When it came to the birds and the bees, my parents went with the typical “you’ll understand when you’re older” rebuttal. Unfortunately letting children come to their own conclusions about what sex is and where babies come from can lead to some interesting assumptions and faux pas.

When I was 12, all the girls were huddled up in a specific room where we were introduced to the concept of menstruation – and even though we were taught about sexual reproduction in the most clinical way possible for science class, I still had a pretty naive idea on how the actual deed was done.

For instance, I thought that a virgin meant a woman who was barren since Virgin Mary was the only virgin I knew.

While I knew the insertion of the male genetalia into another person was necessary for sexual reproduction to happen, I thought that such an act could happen so long as you slept on the same bed with the opposite gender.
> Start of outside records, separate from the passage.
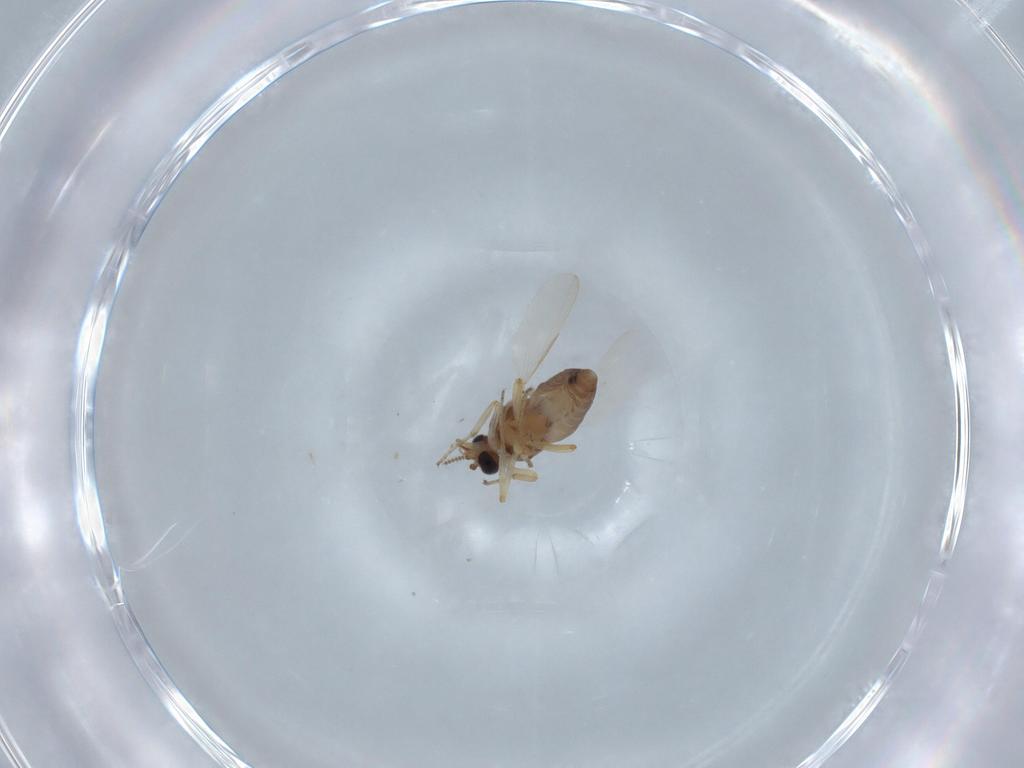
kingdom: Animalia
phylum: Arthropoda
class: Insecta
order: Diptera
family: Ceratopogonidae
The fact that sex was also commonly referred to as “sleeping with” someone only served to justify my 15-year-old deduction.

Like most Asian kids, I eventually discovered what sex really was through TV and friends. This, on hindsight, wasn’t the best source of information because TV tends to over glorify sex. It brands sex as the end-goal of any guy attempting to pick up a chick, shames the 40-year-old virgin (as evident by a movie with the exact same name), and perpetuates ideas of what makes a person ‘hot’.
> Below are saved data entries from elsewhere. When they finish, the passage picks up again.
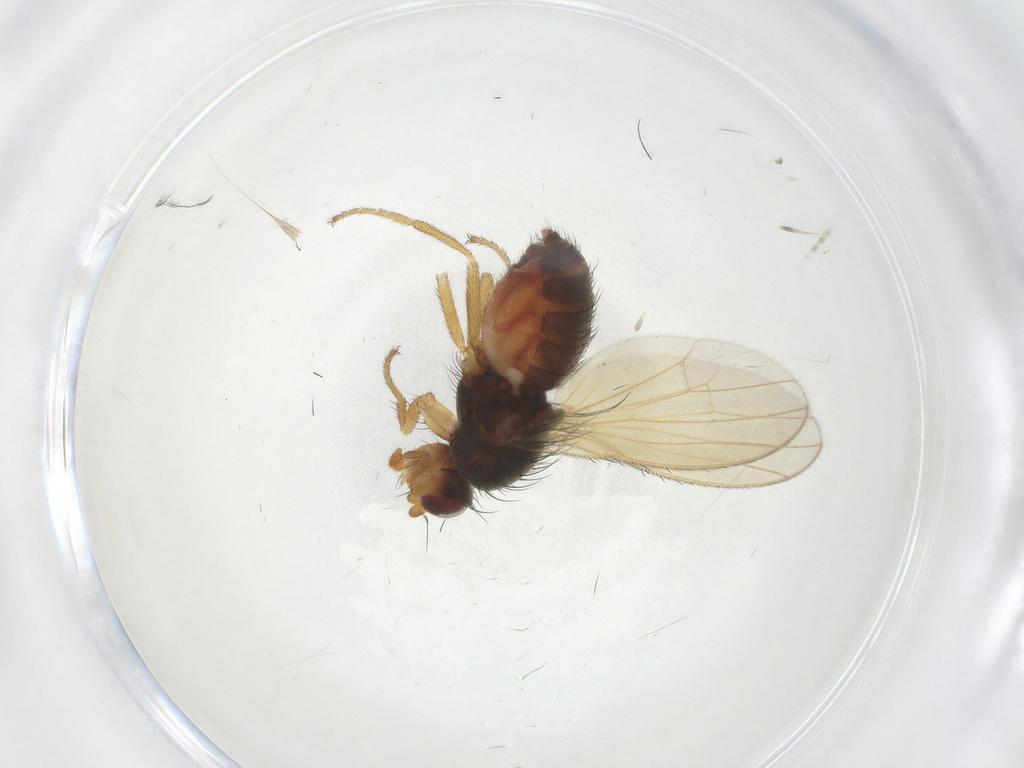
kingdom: Animalia
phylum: Arthropoda
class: Insecta
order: Diptera
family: Heleomyzidae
The lack of understanding as to what sex really is has some serious ramifications. I have witnessed many friends who struggled with anorexia, bulimia, inferiority complexion (myself included). The list is endless.
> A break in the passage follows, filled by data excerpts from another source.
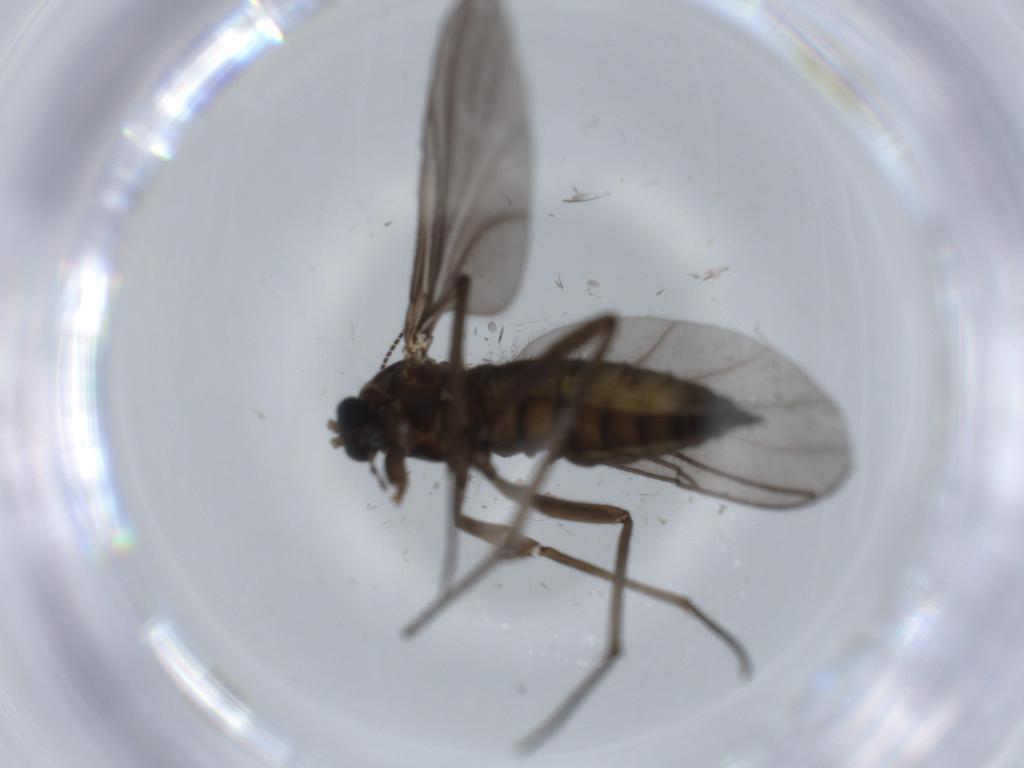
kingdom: Animalia
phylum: Arthropoda
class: Insecta
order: Diptera
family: Sciaridae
Shielding your kids from media with remotely suggestive content or using the ‘you’ll understand when you’re older’ line is not the best way to tackle the birds and the bees.

While it is always going to be awkward for parents to do ‘the sex talk’, I really do think there are benefits to educating children when they are young, and cultivating healthy attitudes towards sex: Sex is beautiful when it involves two mutually consenting adults who completely trust that the other will not judge them for their sexual preference or go anywhere beyond what the other isn’t comfortable with; and yet, sex is not the be all and having plenty of sex does not necessarily lead to great relationships or marriages either.

Aside from understanding where babies really come from, I do hope that my future kids have a well-rounded foundation about what sex is, or at least a strong enough foundation on which they can constructively work out what their friends, the media and the world think about sex.